START Given entries

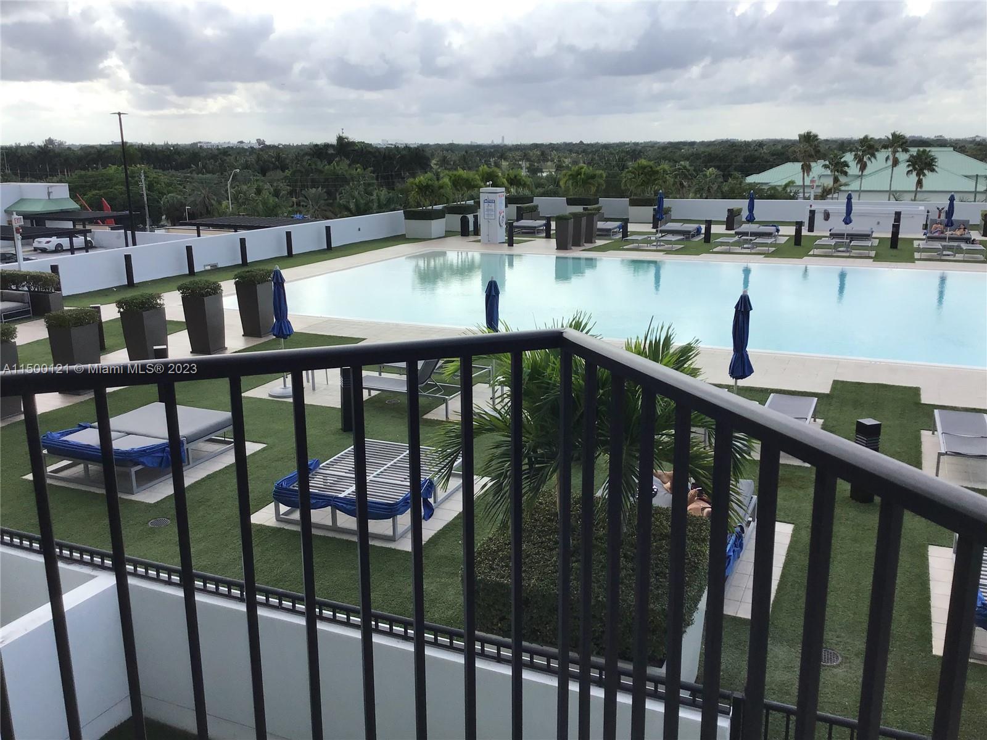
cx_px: 494
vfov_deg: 45.4
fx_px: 884
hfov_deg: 58.4
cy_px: 370
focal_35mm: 31
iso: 25
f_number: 2.4
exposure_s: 1/691
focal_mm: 3.3
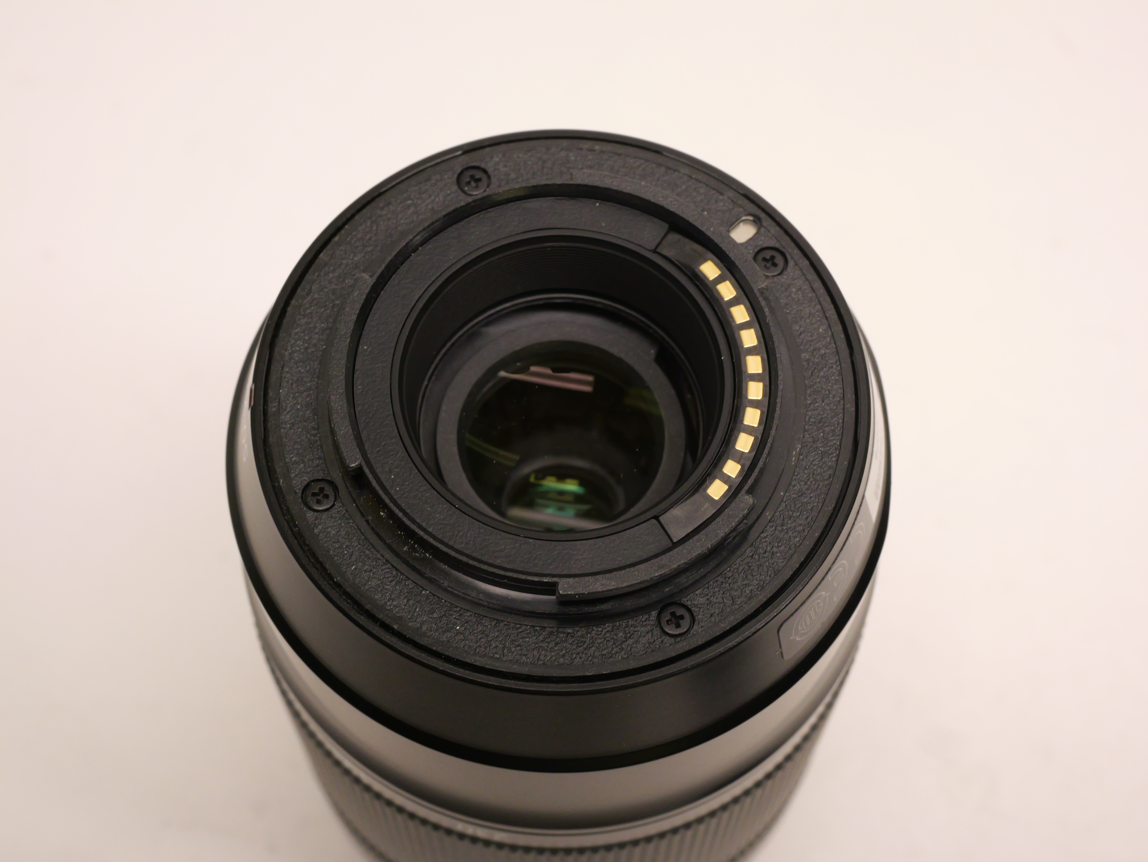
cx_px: 574
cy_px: 431
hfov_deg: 32.2
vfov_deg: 24.4
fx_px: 1990
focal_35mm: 60
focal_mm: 30
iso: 1600
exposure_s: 1/60
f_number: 8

END Given entries

◆ Exercise details ◆
Copy the listing above word for word. Do not include the pictures.

◆ Output below ◆
cx_px: 494
vfov_deg: 45.4
fx_px: 884
hfov_deg: 58.4
cy_px: 370
focal_35mm: 31
iso: 25
f_number: 2.4
exposure_s: 1/691
focal_mm: 3.3
cx_px: 574
cy_px: 431
hfov_deg: 32.2
vfov_deg: 24.4
fx_px: 1990
focal_35mm: 60
focal_mm: 30
iso: 1600
exposure_s: 1/60
f_number: 8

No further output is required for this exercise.